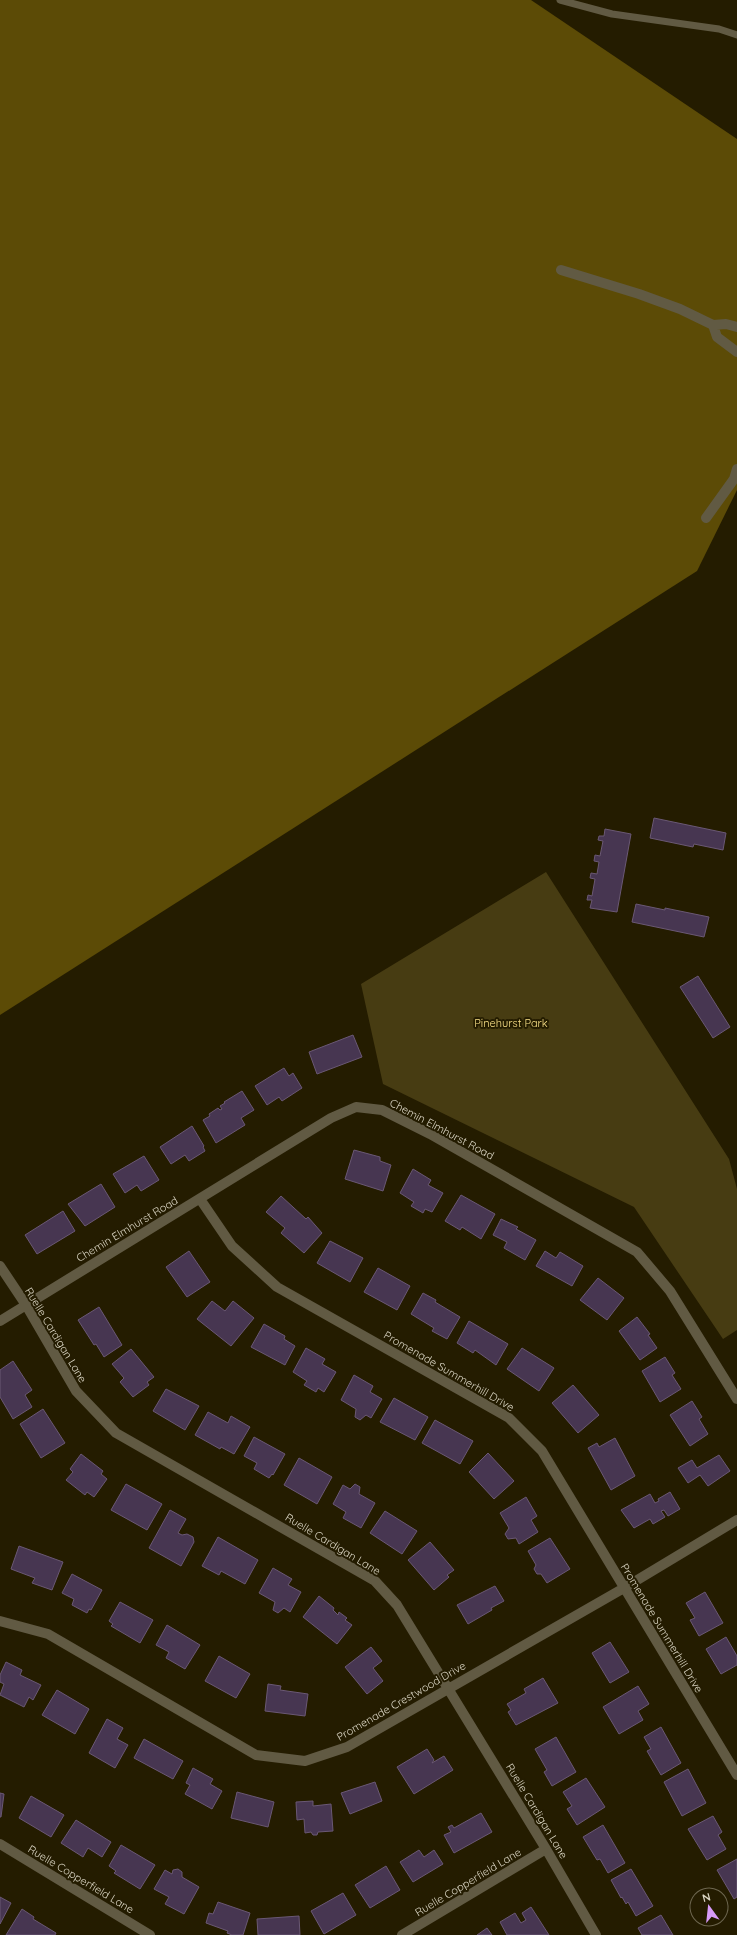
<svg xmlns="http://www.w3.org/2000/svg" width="737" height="1935" font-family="Quicksand,sans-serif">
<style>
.green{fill:#473c12}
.forest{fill:#5c4b06}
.building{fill:#473651;stroke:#6a5874}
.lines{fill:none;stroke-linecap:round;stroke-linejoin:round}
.service{stroke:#615a43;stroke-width:7}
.minor{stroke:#615a43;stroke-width:10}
.labels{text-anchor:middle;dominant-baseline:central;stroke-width:4;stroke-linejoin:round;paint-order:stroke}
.park-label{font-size:11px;fill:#f9e087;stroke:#241c00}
.street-label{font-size:11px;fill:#dbd6c4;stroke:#241c00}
</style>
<rect width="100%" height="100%" fill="#241c00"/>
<path class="green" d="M 546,872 L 729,1159 L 737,1189 L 737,1330 L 723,1339 L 634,1207 L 383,1084 L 361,984 Z"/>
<path class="forest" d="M 0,0 L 531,0 L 737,139 L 737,490 L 697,571 L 0,1015 Z"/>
<path class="building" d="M 654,818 L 726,833 L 723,850 L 694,844 L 693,847 L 650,838 Z
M 605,829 L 631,834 L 617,912 L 590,908 L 592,900 L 587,900 L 588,895 L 592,896 L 595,879 L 590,878 L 591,873 L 597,874 L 599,862 L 594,861 L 595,855 L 600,856 L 603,841 L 598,840 L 599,836 L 604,836 Z
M 636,904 L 665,910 L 665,908 L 709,917 L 704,937 L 632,922 Z
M 698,976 L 730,1027 L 713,1038 L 680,987 Z
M 353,1035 L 362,1057 L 317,1074 L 309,1052 Z
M 284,1068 L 289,1076 L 293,1073 L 302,1088 L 282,1101 L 279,1097 L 267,1105 L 255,1086 Z
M 242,1091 L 254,1110 L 241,1118 L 245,1125 L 216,1143 L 203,1120 L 210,1116 L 209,1114 L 218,1108 L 220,1110 L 222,1109 L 220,1106 L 225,1103 L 224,1102 Z
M 192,1126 L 204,1146 L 203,1147 L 205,1151 L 189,1161 L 185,1155 L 171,1164 L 160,1147 Z
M 354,1150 L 380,1157 L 380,1161 L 391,1165 L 383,1191 L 345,1179 Z
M 144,1156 L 159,1180 L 141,1191 L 137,1185 L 125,1193 L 113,1174 Z
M 413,1169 L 431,1180 L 428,1185 L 443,1193 L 432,1212 L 425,1209 L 423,1213 L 411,1206 L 414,1202 L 400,1193 Z
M 101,1184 L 115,1207 L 85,1226 L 68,1204 Z
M 461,1195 L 495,1214 L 481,1239 L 462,1227 L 460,1230 L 445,1221 Z
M 281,1196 L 306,1219 L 308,1217 L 322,1233 L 304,1253 L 281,1233 L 285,1228 L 266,1212 Z
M 63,1211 L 75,1231 L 37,1254 L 25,1235 Z
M 501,1219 L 518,1227 L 516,1229 L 536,1240 L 525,1260 L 504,1248 L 507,1242 L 493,1235 Z
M 330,1241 L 363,1258 L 350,1282 L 317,1263 Z
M 189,1251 L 210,1282 L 187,1297 L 166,1267 Z
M 545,1251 L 556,1258 L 560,1252 L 583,1266 L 572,1286 L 536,1266 Z
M 378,1268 L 410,1286 L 397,1310 L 364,1292 Z
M 598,1278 L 624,1298 L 607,1320 L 580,1300 Z
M 423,1293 L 436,1300 L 435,1302 L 460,1317 L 447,1339 L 432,1331 L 434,1328 L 411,1314 Z
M 212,1301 L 225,1311 L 233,1301 L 254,1318 L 231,1346 L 197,1319 Z
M 99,1307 L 122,1345 L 104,1357 L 96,1344 L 94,1345 L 78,1320 Z
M 637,1317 L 650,1334 L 648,1335 L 657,1348 L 640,1360 L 619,1331 Z
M 469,1321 L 508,1344 L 496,1365 L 475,1350 L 473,1353 L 457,1343 Z
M 264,1324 L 285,1336 L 284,1339 L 295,1346 L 285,1365 L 251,1347 Z
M 306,1348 L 325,1359 L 322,1364 L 336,1372 L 324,1392 L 318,1388 L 316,1392 L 304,1385 L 307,1381 L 293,1372 Z
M 522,1348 L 554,1368 L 539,1391 L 507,1369 Z
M 131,1349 L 154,1377 L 147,1382 L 149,1385 L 133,1397 L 120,1382 L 124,1378 L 112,1364 Z
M 665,1357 L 675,1373 L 672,1375 L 681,1389 L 660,1402 L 642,1371 Z
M 13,1361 L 32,1390 L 25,1395 L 32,1407 L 13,1419 L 0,1397 L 0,1370 Z
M 354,1375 L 373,1386 L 370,1392 L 382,1399 L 371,1418 L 366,1415 L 360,1420 L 355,1417 L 356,1409 L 341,1400 Z
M 573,1385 L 599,1415 L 578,1433 L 552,1403 Z
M 166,1389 L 199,1406 L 185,1430 L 153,1411 Z
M 394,1398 L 428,1417 L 415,1440 L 380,1422 Z
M 692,1401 L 702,1417 L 699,1419 L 708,1434 L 690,1446 L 670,1415 Z
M 43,1409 L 65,1443 L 41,1458 L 20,1424 Z
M 208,1412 L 228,1423 L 231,1416 L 250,1427 L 234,1454 L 221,1447 L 220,1449 L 195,1435 Z
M 435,1420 L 473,1441 L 460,1464 L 422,1443 Z
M 254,1437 L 285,1454 L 273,1475 L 272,1474 L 269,1478 L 254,1469 L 257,1463 L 244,1456 Z
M 615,1438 L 635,1476 L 611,1490 L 588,1448 L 597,1443 L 599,1447 Z
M 488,1453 L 514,1481 L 494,1499 L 469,1472 Z
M 81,1454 L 103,1471 L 101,1474 L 107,1479 L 94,1497 L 87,1492 L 85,1495 L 66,1480 L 73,1472 L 70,1469 Z
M 719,1455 L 730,1471 L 708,1486 L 700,1475 L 688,1483 L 678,1468 L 692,1460 L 697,1468 Z
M 299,1458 L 332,1477 L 317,1504 L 284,1485 Z
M 126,1484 L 162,1504 L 147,1530 L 111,1510 Z
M 355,1484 L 360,1487 L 359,1494 L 375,1503 L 361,1528 L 343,1518 L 346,1512 L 333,1504 L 343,1485 L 350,1489 Z
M 670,1492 L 680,1509 L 668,1516 L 664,1510 L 661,1511 L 665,1517 L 653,1524 L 650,1519 L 634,1528 L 621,1510 L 650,1494 L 655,1503 L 659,1501 L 658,1499 Z
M 526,1497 L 537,1516 L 531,1520 L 538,1532 L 519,1544 L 516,1538 L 508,1539 L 505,1534 L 509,1528 L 500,1513 Z
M 170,1510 L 186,1519 L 178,1533 L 182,1535 L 187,1534 L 193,1537 L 194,1542 L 181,1566 L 149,1548 Z
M 385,1511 L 417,1531 L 402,1554 L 370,1533 Z
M 218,1537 L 258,1560 L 245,1584 L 221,1571 L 219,1575 L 202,1566 Z
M 550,1538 L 570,1569 L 547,1583 L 541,1574 L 537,1574 L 534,1569 L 536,1565 L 528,1551 Z
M 430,1542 L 454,1570 L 447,1575 L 449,1577 L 434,1590 L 408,1560 Z
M 19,1546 L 63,1562 L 52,1590 L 32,1583 L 35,1578 L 11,1569 Z
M 273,1568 L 292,1579 L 288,1585 L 301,1592 L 290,1612 L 284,1608 L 278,1613 L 273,1610 L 275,1602 L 259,1593 Z
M 72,1574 L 102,1590 L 91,1610 L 89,1609 L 87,1613 L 72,1605 L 74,1599 L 62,1593 Z
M 495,1586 L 504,1601 L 491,1608 L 492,1610 L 468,1624 L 457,1605 Z
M 705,1592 L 723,1623 L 699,1636 L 690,1620 L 695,1618 L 686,1603 Z
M 319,1596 L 334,1608 L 333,1610 L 338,1615 L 339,1612 L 347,1618 L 345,1620 L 352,1625 L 337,1644 L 303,1617 Z
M 120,1602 L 153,1620 L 140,1643 L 111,1626 L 113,1624 L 109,1621 Z
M 167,1625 L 200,1645 L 185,1669 L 166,1658 L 169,1652 L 156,1645 Z
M 726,1637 L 737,1656 L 737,1665 L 721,1674 L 706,1649 Z
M 610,1642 L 629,1672 L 610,1683 L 592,1653 Z
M 371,1647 L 382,1661 L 373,1668 L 383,1681 L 367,1694 L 345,1667 Z
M 219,1656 L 250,1674 L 236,1698 L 205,1681 Z
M 6,1662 L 22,1670 L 20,1675 L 41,1685 L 33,1700 L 29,1697 L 24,1707 L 0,1695 L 4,1684 L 0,1682 L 0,1675 Z
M 543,1678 L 558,1703 L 516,1725 L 508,1712 L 511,1710 L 507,1704 L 526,1693 L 524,1689 Z
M 268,1684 L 281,1686 L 280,1690 L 308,1694 L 305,1716 L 265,1711 Z
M 638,1686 L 649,1704 L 638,1711 L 643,1720 L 619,1734 L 603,1707 Z
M 57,1690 L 89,1709 L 75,1734 L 42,1715 Z
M 107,1719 L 123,1728 L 117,1739 L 128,1745 L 115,1768 L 89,1753 Z
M 661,1727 L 681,1763 L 661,1775 L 647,1751 L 651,1749 L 644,1737 Z
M 556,1737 L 576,1772 L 552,1786 L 544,1772 L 547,1770 L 535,1749 Z
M 144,1739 L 183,1761 L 173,1779 L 134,1758 Z
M 427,1749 L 434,1760 L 432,1763 L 444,1756 L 453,1770 L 414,1794 L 397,1767 Z
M 193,1768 L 213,1779 L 210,1784 L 222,1791 L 212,1809 L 185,1794 L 190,1785 L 186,1783 Z
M 688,1769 L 706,1803 L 682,1816 L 664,1782 Z
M 586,1778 L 605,1807 L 577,1825 L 567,1809 L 572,1806 L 563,1792 Z
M 375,1782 L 382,1801 L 350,1814 L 341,1793 Z
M 237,1792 L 274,1802 L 268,1827 L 231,1818 Z
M 0,1793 L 4,1794 L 1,1817 L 0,1817 Z
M 31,1796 L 64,1815 L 51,1837 L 19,1818 Z
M 313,1801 L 313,1806 L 331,1804 L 333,1831 L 318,1832 L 317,1835 L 313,1835 L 311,1832 L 305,1833 L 304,1819 L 297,1820 L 296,1802 Z
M 481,1813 L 492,1832 L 454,1853 L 444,1835 L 451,1832 L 448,1827 L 452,1825 L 454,1828 Z
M 713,1816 L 722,1832 L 718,1835 L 726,1849 L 707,1860 L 688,1829 Z
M 76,1820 L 111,1842 L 102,1857 L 88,1848 L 83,1857 L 61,1843 Z
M 603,1825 L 625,1863 L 608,1873 L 600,1859 L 597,1860 L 583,1837 Z
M 121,1845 L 155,1865 L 140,1889 L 114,1873 L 116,1871 L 109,1866 Z
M 419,1850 L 424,1857 L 434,1850 L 443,1864 L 413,1882 L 400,1862 Z
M 737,1859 L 737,1897 L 734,1899 L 717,1870 Z
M 386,1866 L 400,1890 L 370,1908 L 355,1885 Z
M 178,1869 L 182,1872 L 182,1877 L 199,1887 L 184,1914 L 165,1904 L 169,1897 L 154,1889 L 165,1870 L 172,1874 L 173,1870 Z
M 631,1869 L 653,1906 L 636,1916 L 628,1902 L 626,1904 L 622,1897 L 621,1898 L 611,1880 Z
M 343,1893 L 356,1915 L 324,1934 L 311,1911 Z
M 0,1897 L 11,1903 L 0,1924 Z
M 218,1902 L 250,1913 L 243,1935 L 232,1935 L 227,1933 L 228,1931 L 206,1923 L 209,1913 L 213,1914 Z
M 531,1907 L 549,1935 L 507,1935 L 500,1922 L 515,1913 L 521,1923 L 526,1920 L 522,1913 Z
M 22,1909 L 34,1917 L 33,1919 L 56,1933 L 55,1935 L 6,1935 Z
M 661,1915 L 673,1935 L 642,1935 L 638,1928 Z
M 299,1916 L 300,1935 L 258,1935 L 257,1919 Z
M 487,1928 L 492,1935 L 477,1935 Z"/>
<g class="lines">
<path class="service" d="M 560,0 L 612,14 L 719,29 L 737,35"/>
<path class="minor" d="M 561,270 L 639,294 L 680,309 L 713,325 L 726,324 L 737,327
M 713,325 L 717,337 L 737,352
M 706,518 L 734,479 L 737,469
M 200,1199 L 232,1246 L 277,1287 L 509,1418 L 542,1451 L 737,1775
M 0,1266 L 26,1305 L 76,1391 L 116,1433 L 375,1581 L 397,1605 L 546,1849 L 596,1935
M 0,1321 L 331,1118 L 356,1107 L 382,1110 L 430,1134 L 637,1252 L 670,1291 L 737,1399
M 0,1621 L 48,1634 L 256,1755 L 305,1761 L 347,1747 L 624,1588 L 737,1520
M 0,1844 L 150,1935
M 402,1935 L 546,1849"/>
</g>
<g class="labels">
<g class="park-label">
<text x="511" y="1023">Pinehurst Park</text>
</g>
<g class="street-label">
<text transform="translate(442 1129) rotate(28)">Chemin Elmhurst Road</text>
<text transform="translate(127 1229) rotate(-31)">Chemin Elmhurst Road</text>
<text transform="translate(56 1335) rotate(59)">Ruelle Cardigan Lane</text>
<text transform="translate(449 1371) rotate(30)">Promenade Summerhill Drive</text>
<text transform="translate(333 1544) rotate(31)">Ruelle Cardigan Lane</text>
<text transform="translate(662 1628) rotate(59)">Promenade Summerhill Drive</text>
<text transform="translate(401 1701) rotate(-30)">Promenade Crestwood Drive</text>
<text transform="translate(537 1811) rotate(59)">Ruelle Cardigan Lane</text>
<text transform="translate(81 1879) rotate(31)">Ruelle Copperfield Lane</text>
<text transform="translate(468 1882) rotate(-31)">Ruelle Copperfield Lane</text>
</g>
</g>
<g transform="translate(709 1907) rotate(345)"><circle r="19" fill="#241c00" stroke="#6d664e"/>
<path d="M0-3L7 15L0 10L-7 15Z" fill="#d79bf9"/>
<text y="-6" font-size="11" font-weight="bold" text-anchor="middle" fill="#dbd6c4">N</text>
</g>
</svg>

────────────────

Exercise goal
Wherever the string "lines" is found in the entries, copy the line it sits in.

Completed exercise
.lines{fill:none;stroke-linecap:round;stroke-linejoin:round}
<g class="lines">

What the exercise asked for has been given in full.